The Reality of AI Audiobooks
In 2026, Audible officially supports AI-narrated audiobooks with disclosure. Spotify, Google Play Books, and Kobo all accept them. The stigma is fading, but quality requirements are rising.
Pipeline Overview
- Prepare manuscript — Clean EPUB or formatted text
- Segment by chapter — One audio file per chapter
- Choose voice — Narrator voice matching genre
- Handle dialogue — Different voices for characters (optional)
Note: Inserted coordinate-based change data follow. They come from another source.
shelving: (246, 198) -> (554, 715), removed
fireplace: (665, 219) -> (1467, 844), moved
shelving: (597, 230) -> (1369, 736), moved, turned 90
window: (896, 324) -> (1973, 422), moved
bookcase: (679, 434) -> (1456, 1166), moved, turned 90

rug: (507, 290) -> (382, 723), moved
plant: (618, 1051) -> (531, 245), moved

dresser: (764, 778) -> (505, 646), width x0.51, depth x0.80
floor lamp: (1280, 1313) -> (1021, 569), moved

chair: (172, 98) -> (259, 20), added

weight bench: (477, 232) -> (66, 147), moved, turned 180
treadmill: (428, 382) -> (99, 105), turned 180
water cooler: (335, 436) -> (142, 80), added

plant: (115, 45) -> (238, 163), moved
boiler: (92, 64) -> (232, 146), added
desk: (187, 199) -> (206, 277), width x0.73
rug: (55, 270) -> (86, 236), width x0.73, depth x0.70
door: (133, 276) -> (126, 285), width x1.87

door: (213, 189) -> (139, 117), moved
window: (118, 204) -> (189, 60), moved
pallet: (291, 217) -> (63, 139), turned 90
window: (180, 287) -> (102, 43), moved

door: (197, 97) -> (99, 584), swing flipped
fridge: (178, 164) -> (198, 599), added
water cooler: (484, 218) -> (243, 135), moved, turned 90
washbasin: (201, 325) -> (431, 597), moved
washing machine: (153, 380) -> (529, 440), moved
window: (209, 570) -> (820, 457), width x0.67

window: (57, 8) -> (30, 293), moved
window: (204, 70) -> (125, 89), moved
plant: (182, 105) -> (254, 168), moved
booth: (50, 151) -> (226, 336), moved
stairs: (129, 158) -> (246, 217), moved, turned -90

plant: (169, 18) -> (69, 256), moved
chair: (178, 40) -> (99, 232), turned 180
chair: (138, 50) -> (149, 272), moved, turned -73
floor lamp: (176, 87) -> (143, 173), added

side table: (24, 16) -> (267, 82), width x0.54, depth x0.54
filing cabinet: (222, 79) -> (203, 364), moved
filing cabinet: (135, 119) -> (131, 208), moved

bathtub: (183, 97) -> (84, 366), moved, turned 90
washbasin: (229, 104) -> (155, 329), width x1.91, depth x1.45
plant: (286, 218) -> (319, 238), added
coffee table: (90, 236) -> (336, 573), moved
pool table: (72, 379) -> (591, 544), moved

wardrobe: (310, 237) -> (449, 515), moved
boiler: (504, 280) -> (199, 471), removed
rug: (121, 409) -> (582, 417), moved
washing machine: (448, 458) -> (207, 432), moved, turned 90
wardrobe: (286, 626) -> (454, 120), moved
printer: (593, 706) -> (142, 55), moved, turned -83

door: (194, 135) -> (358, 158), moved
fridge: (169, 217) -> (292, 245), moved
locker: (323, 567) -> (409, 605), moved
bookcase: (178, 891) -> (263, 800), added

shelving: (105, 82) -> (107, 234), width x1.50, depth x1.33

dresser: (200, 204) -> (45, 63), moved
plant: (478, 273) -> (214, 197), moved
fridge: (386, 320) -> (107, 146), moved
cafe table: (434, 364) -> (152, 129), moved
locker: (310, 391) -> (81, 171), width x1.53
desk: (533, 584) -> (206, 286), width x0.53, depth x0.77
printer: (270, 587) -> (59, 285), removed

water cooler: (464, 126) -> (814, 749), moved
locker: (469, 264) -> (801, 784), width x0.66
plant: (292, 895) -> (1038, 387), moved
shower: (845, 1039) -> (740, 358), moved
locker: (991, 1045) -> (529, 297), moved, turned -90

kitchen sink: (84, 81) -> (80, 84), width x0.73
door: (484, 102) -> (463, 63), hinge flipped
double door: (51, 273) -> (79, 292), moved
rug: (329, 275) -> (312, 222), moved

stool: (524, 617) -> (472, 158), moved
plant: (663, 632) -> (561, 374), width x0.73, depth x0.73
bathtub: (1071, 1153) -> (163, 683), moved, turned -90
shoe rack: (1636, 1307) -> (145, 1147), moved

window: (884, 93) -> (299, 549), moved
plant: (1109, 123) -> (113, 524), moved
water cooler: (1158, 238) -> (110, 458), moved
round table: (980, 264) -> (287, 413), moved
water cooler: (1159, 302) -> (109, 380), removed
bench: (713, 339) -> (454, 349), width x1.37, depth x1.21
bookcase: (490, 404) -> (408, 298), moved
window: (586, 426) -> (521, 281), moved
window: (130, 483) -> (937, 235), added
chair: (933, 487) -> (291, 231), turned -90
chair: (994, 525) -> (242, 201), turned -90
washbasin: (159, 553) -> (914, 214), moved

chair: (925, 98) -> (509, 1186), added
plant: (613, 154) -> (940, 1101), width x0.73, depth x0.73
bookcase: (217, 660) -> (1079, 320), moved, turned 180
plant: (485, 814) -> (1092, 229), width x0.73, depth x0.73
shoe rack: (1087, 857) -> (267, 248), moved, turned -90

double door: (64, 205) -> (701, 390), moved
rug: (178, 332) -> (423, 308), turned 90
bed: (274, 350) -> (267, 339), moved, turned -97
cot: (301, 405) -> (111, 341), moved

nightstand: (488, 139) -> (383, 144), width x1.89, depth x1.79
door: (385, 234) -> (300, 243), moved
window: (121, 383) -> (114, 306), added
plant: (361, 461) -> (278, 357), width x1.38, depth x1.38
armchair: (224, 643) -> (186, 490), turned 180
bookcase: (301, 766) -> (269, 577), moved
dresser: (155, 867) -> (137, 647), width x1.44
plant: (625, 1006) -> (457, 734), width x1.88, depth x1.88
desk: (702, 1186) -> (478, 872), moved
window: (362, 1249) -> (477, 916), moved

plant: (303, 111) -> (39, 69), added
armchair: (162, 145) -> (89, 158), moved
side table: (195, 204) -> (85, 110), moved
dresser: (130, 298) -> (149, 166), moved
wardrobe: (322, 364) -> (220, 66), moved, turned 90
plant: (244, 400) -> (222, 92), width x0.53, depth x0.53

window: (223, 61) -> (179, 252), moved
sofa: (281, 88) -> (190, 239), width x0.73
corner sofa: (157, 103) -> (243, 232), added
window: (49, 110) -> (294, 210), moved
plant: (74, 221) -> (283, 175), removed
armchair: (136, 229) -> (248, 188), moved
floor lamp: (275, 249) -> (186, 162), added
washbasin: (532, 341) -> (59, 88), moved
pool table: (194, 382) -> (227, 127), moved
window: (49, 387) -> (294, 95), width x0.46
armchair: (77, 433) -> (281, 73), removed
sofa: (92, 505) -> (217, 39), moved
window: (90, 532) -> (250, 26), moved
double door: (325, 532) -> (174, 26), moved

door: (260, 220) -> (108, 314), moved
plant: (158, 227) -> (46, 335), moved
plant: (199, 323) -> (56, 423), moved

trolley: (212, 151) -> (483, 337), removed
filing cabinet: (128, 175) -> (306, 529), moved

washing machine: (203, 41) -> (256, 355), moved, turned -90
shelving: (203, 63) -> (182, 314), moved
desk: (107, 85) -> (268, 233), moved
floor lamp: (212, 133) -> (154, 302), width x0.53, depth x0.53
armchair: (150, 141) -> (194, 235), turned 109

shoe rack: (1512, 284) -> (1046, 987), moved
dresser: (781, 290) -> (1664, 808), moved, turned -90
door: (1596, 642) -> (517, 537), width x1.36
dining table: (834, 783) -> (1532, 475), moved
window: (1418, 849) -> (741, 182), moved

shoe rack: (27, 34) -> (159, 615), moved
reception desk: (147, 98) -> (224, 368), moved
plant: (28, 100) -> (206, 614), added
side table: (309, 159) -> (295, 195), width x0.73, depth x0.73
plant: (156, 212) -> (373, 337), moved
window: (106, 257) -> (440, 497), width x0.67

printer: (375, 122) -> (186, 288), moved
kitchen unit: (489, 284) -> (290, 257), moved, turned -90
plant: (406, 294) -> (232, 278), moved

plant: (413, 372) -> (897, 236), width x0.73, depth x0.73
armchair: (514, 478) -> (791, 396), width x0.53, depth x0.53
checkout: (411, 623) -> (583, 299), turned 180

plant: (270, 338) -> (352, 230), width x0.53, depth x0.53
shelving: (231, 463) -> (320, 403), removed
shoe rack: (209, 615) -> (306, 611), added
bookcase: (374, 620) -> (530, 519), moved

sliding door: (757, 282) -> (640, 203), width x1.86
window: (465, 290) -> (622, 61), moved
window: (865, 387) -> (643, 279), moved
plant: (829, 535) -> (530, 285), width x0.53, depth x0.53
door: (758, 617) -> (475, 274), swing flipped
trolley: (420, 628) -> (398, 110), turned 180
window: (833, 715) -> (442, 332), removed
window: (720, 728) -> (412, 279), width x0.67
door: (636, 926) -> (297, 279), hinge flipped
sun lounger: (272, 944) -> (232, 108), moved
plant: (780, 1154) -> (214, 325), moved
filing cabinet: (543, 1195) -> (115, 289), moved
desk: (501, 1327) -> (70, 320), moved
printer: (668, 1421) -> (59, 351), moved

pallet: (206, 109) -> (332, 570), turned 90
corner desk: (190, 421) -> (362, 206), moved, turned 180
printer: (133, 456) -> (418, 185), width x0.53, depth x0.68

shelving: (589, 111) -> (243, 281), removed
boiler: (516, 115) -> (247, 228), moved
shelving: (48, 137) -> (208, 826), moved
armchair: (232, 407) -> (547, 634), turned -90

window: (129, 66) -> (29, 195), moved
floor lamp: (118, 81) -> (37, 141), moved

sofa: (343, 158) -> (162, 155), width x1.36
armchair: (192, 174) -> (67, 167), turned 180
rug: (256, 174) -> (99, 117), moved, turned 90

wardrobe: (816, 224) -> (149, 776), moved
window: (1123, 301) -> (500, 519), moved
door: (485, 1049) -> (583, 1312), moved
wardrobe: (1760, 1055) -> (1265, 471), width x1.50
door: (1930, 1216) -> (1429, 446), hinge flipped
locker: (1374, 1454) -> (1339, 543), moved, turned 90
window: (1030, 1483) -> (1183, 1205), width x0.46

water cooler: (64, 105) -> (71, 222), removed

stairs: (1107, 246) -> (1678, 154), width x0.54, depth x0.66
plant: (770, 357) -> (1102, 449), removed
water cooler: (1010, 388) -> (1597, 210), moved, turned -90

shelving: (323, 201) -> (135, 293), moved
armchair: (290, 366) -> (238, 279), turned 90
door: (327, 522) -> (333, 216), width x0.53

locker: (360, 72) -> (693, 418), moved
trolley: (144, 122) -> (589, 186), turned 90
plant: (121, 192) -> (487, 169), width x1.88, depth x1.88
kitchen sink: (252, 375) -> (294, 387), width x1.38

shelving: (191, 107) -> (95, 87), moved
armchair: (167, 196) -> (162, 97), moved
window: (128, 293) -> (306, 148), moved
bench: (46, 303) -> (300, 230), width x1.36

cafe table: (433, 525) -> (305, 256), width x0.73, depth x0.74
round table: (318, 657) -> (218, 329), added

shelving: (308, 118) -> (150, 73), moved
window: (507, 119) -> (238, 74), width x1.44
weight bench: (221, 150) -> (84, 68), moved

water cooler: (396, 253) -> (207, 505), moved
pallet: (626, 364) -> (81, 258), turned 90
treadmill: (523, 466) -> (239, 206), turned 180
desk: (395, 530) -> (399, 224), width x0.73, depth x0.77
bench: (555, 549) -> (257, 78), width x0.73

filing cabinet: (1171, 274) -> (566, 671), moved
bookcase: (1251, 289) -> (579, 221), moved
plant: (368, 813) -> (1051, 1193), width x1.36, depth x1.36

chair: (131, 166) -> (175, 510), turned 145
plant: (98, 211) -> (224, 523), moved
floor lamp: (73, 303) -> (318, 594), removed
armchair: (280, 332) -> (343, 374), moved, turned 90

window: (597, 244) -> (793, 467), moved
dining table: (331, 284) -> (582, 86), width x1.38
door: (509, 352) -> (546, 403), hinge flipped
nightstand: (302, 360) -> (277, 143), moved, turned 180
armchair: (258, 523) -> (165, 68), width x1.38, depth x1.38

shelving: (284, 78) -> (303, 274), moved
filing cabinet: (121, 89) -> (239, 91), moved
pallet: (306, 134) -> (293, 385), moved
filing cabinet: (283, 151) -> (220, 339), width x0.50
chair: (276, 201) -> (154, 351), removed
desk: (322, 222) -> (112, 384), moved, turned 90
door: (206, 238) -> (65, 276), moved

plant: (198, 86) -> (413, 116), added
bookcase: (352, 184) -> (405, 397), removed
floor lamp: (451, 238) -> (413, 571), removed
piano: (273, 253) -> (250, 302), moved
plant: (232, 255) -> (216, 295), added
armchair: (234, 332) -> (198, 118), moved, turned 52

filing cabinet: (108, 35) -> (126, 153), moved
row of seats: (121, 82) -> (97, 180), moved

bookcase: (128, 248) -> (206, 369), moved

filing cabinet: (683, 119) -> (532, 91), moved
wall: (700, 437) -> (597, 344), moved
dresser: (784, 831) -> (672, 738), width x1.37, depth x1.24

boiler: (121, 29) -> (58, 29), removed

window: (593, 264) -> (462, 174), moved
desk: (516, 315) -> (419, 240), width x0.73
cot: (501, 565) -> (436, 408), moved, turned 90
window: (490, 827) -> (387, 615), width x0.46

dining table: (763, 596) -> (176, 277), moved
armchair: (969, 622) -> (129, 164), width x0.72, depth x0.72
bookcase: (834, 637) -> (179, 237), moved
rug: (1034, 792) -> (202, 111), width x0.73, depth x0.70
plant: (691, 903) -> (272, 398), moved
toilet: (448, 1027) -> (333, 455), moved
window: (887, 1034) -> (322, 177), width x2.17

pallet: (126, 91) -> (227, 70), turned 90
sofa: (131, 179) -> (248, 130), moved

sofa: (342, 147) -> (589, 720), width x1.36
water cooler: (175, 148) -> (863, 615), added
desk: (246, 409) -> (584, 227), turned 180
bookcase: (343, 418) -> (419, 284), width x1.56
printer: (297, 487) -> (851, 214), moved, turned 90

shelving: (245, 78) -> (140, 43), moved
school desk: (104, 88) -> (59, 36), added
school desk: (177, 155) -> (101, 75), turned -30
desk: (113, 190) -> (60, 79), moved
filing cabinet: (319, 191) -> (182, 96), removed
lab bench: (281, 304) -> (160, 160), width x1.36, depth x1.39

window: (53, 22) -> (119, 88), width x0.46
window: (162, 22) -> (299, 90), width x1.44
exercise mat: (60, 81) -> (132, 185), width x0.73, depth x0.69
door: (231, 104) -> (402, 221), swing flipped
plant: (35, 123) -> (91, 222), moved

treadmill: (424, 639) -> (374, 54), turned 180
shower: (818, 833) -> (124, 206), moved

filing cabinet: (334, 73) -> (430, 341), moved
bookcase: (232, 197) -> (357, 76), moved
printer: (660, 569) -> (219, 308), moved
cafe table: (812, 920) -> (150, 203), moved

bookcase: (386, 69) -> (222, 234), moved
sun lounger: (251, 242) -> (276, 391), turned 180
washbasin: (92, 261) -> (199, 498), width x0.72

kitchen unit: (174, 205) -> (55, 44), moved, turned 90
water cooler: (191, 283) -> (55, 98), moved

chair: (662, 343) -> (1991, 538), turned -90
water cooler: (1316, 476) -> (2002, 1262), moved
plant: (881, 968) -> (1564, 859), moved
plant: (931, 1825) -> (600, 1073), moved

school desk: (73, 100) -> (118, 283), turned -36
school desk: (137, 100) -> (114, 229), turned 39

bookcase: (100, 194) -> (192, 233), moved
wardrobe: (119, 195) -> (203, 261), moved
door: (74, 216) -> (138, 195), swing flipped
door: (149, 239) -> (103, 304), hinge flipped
- Generate audio — Batch processing through TTS API
- Post-production — Normalize loudness to ACX standard
- Master — Export as MP3 192kbps or higher
- Distribute — ACX, Findaway Voices, Spotify for Authors
Voice Selection Guide
- Literary fiction — Mature, measured delivery
- Thrillers — Tense, lower-register male voices work well
- Romance — Warm female voices, genre-expected
- Non-fiction/business — Clear, authoritative
- Children's books — Animated, varied pacing
ACX Audio Standards
If publishing on Audible via ACX, audio must meet:
- RMS between -23dB and -18dB
- Peak values below -3dB
- Noise floor below -60dB
- MP3 192kbps constant bitrate, 44.1kHz
Use ffmpeg with loudness normalization filters to automate this.
Chapter Handling
chapters = parse_epub('book.epub')
for i, chapter in enumerate(chapters):
audio = generate_tts(chapter.text, voice='narrator_01')
normalize_acx(audio, f'chapter_{i:02d}.mp3')Multi-Voice Dialogue
Parse dialogue and switch voices per character:
for segment in parse_dialogue(chapter):
voice = character_voices[segment.speaker]
audio = generate_tts(segment.text, voice=voice)Legal Note
Disclose AI narration in metadata. Some platforms require it; all recommend it.